* ACTION ITEM: Please print the line that holds "DaigasIDとパスワードは合っているはずなのにログイン" and each line after it to the end of the data, word for word, without any pictures.

Extracted page text data:
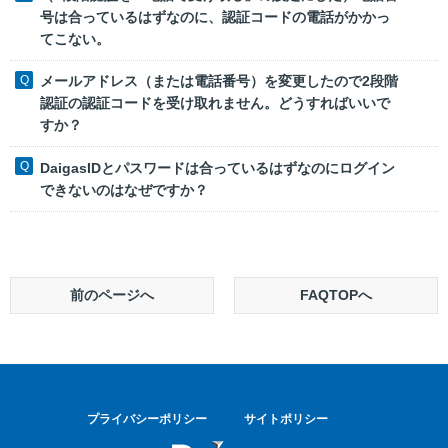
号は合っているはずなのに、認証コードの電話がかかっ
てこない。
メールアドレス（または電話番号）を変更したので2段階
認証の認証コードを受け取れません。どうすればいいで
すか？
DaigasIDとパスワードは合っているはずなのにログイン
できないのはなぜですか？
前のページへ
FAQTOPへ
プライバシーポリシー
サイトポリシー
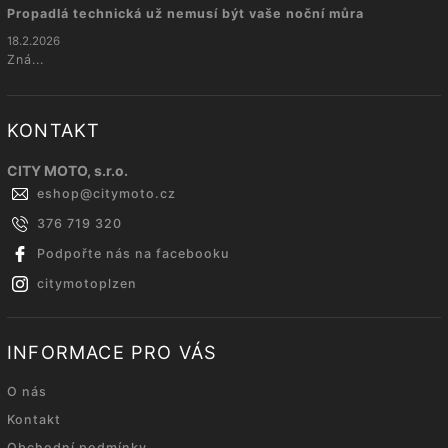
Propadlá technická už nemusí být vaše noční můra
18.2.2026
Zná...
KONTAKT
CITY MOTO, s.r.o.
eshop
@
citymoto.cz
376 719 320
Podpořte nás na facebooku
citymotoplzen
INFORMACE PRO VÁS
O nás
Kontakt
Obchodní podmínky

* SOLVED EXERCISE:
DaigasIDとパスワードは合っているはずなのにログイン
できないのはなぜですか？
前のページへ
FAQTOPへ
プライバシーポリシー
サイトポリシー
Propadlá technická už nemusí být vaše noční můra
18.2.2026
Zná...
KONTAKT
CITY MOTO, s.r.o.
eshop
@
citymoto.cz
376 719 320
Podpořte nás na facebooku
citymotoplzen
INFORMACE PRO VÁS
O nás
Kontakt
Obchodní podmínky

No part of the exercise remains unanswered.